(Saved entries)
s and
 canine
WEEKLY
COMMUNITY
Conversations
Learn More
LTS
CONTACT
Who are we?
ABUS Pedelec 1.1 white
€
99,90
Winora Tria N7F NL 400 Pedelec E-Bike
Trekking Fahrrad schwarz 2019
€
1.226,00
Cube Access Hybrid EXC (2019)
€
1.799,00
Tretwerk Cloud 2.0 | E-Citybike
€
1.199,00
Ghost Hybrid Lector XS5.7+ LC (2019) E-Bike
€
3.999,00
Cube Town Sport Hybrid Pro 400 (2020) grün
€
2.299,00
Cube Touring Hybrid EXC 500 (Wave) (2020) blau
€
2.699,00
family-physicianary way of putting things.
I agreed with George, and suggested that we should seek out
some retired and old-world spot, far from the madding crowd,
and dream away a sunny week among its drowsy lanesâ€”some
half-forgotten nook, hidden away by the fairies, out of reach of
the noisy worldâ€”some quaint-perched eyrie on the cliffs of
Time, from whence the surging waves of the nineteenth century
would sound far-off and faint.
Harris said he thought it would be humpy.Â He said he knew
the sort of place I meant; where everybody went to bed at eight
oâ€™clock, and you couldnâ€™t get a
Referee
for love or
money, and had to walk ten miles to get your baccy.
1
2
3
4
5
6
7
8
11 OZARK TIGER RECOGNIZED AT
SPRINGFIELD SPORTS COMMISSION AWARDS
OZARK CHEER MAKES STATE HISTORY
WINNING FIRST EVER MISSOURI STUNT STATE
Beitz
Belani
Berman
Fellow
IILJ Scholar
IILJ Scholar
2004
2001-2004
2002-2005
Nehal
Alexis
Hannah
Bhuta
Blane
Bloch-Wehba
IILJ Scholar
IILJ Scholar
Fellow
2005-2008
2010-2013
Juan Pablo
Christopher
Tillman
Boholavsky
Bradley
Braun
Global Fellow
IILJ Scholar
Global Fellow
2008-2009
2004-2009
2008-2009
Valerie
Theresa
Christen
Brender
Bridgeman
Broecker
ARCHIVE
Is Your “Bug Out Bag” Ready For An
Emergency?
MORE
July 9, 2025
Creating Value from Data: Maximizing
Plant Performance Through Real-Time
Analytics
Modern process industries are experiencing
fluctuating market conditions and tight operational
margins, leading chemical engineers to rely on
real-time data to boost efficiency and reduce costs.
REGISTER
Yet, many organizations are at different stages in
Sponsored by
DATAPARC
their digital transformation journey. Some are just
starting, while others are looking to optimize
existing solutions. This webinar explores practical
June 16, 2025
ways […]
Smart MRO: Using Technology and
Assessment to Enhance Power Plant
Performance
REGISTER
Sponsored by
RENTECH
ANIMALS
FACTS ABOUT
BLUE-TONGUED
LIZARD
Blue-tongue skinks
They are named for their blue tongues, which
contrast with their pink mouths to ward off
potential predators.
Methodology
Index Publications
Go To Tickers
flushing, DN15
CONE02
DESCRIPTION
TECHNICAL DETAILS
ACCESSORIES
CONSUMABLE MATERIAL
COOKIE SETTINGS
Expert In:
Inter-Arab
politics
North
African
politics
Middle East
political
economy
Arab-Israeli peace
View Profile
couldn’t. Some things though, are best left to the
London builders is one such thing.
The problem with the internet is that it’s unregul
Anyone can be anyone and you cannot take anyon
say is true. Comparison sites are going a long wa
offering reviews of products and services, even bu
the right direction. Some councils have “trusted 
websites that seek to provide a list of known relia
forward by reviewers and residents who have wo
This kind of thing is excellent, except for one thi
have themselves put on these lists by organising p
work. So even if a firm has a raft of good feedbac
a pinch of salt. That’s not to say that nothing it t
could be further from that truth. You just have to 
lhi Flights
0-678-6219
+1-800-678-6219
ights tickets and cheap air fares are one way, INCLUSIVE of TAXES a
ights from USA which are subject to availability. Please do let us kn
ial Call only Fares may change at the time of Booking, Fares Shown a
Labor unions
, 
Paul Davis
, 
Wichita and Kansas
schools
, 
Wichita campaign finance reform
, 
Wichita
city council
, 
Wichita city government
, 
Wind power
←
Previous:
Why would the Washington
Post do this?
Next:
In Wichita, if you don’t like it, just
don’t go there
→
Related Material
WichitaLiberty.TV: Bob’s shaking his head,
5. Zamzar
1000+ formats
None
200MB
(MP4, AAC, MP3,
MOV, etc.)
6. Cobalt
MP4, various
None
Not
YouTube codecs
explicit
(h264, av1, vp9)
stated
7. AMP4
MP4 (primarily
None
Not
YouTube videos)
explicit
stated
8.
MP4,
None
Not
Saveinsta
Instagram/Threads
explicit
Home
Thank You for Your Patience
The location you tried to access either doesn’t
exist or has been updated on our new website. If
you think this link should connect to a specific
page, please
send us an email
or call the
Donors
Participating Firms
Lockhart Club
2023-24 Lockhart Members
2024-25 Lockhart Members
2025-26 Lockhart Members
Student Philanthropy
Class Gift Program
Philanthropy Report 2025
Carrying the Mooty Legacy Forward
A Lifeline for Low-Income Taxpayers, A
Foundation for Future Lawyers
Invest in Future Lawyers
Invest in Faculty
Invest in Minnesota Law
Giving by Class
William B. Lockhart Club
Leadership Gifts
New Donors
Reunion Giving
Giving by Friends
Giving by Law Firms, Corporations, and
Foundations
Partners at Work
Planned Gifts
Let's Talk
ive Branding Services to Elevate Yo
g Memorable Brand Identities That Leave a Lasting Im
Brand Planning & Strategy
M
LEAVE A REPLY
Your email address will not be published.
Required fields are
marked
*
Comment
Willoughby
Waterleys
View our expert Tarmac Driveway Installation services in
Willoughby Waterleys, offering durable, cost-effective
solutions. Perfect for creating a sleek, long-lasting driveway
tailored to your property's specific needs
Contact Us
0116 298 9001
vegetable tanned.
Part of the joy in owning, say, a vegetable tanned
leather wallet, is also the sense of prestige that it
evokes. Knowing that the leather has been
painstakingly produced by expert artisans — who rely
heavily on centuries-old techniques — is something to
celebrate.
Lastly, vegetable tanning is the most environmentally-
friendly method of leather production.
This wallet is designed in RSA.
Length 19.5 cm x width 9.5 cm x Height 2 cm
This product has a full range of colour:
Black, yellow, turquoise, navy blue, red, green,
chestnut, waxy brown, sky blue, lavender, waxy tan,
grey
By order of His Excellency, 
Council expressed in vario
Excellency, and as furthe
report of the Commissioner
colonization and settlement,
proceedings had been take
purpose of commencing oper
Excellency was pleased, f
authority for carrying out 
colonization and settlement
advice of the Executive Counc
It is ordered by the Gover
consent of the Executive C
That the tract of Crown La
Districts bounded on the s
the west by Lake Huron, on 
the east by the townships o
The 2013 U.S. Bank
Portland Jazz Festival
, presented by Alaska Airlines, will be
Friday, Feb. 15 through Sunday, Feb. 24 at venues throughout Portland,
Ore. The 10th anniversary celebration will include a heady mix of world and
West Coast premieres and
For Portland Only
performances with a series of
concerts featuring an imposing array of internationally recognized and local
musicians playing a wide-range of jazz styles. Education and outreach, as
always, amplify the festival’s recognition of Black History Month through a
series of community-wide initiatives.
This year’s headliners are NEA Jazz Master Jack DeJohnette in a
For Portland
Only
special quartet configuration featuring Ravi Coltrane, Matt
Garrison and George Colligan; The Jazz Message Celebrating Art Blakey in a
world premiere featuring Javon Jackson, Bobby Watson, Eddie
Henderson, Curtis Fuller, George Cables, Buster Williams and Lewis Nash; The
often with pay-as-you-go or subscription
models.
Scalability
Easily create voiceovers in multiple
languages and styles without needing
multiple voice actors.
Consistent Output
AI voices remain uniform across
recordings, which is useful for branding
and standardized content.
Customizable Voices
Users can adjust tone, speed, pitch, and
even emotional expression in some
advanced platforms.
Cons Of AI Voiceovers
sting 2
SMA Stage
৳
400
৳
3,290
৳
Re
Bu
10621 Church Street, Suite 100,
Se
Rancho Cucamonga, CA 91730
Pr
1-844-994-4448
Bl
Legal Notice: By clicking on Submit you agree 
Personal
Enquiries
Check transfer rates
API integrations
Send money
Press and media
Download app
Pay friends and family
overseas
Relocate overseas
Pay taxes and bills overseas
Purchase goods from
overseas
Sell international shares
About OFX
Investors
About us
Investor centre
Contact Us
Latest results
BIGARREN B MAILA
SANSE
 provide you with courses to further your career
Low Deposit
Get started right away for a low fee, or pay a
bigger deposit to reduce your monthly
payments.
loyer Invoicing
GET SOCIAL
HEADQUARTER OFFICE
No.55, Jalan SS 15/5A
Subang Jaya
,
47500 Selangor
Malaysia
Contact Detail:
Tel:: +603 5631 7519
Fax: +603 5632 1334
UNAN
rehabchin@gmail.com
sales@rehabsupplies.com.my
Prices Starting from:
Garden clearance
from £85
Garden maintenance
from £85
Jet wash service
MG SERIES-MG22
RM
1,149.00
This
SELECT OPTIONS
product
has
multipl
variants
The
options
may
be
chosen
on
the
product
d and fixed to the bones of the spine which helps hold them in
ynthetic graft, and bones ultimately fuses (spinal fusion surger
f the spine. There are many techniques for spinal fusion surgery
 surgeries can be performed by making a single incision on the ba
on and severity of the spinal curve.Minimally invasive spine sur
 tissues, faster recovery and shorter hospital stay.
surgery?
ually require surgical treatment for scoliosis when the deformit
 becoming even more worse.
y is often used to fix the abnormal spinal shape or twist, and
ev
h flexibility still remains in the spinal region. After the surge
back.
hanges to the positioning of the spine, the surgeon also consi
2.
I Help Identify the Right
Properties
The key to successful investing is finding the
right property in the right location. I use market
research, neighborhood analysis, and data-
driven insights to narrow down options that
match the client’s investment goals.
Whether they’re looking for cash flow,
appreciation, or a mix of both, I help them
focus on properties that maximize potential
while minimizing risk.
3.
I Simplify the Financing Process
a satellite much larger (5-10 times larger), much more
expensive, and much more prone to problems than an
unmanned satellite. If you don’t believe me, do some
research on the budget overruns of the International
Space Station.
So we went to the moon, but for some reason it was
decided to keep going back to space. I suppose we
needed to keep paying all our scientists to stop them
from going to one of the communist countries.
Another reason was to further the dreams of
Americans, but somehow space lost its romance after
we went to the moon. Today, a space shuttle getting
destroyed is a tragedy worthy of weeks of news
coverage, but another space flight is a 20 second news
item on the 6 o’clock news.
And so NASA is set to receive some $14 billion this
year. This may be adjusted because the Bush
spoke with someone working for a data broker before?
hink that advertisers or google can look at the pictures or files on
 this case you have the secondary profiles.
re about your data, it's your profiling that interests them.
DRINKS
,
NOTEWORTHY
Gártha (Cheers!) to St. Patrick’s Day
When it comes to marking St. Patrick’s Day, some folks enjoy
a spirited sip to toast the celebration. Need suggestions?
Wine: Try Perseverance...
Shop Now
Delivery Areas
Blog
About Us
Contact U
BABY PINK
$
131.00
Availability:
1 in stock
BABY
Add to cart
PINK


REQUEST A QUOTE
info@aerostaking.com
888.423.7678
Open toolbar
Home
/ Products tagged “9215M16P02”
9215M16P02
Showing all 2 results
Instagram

**EXERCISE DESCRIPTION**.
Format the lines of the items as a numbered list, running from the very first line through the line containing "family-physicianary way of putting things.". Leave out any blank lines.

**RESULT OF THIS EXERCISE**.
1. s and
2.  canine
3. WEEKLY
4. COMMUNITY
5. Conversations
6. Learn More
7. LTS
8. CONTACT
9. Who are we?
10. ABUS Pedelec 1.1 white
11. €
12. 99,90
13. Winora Tria N7F NL 400 Pedelec E-Bike
14. Trekking Fahrrad schwarz 2019
15. €
16. 1.226,00
17. Cube Access Hybrid EXC (2019)
18. €
19. 1.799,00
20. Tretwerk Cloud 2.0 | E-Citybike
21. €
22. 1.199,00
23. Ghost Hybrid Lector XS5.7+ LC (2019) E-Bike
24. €
25. 3.999,00
26. Cube Town Sport Hybrid Pro 400 (2020) grün
27. €
28. 2.299,00
29. Cube Touring Hybrid EXC 500 (Wave) (2020) blau
30. €
31. 2.699,00
32. family-physicianary way of putting things.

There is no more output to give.